I think this approach corresponds most closely to the logic of your combinatorial proof, in that we can interpret $1$ as $1$ and $2$ as $x$ in the product $(1 + x)^{2n}$, and we proceed by pairing off consecutive factors: $11 \mapsto 1$, $22 \mapsto x^2$, $12 \mapsto x$ and $21 \mapsto x$. In the first version, taking the coefficient of $x^n$ corresponds to considering the sequences with the same number of $1$'s and $2$'s, while in the second version it corresponds to considering the sequences with the same number of $11$'s and $22$'s (disregarding the $12$'s and $21$'s, i.e. the $3$'s and $4$'s).

Answer 5

Alternative Proof

$$ \begin{aligned} \sum_{k}\binom{n}{2k}\binom{2k}{k}2^{n-2k} &=\left[x^{0}\right]\left(2+\left(x+\frac{1}{x}\right)\right)^{n}\\ &=\left[x^{0}\right]\frac{\left(1+x\right)^{2n}}{x^{n}}\\ &=\left[x^{n}\right]\left(1+x\right)^{2n}\\ &=\binom{2n}{n} \end{aligned} $$

Alternative Combinatorial Proof

Split $n$ pairs of husband and wife evenly into two groups.
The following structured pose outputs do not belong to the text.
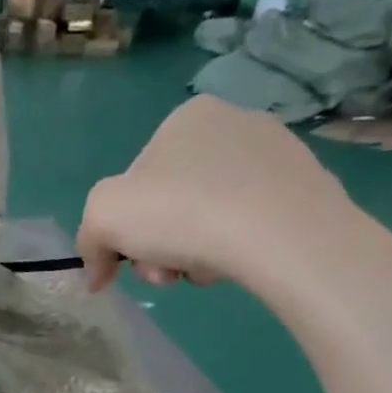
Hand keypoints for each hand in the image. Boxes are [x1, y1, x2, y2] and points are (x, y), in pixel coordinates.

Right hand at [76, 96, 391, 299]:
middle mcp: (231, 122)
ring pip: (207, 217)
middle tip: (166, 274)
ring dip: (191, 253)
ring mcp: (274, 151)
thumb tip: (97, 273)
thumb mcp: (103, 219)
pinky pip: (248, 223)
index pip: (134, 183)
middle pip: (170, 203)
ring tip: (202, 271)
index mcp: (184, 118)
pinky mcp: (303, 184)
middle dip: (158, 247)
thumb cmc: (181, 213)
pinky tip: (236, 264)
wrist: (280, 233)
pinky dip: (233, 248)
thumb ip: (88, 241)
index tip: (129, 261)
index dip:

You can directly split everyone evenly into two groups. The number of possible grouping is given by the RHS:

$$ \binom{2n}{n} $$

You can also assign $k$ pairs to the first group, $k$ pairs to the second group, then split the remaining $n-2k$ pairs to the two groups. The number of possible assignment is given by the summand of LHS:

$$ \binom{n}{2k}\binom{2k}{k}2^{n-2k} $$

Sum for all possible values of $k$ and you will get all possible groupings. Therefore LHS and RHS count the same objects and must be equal.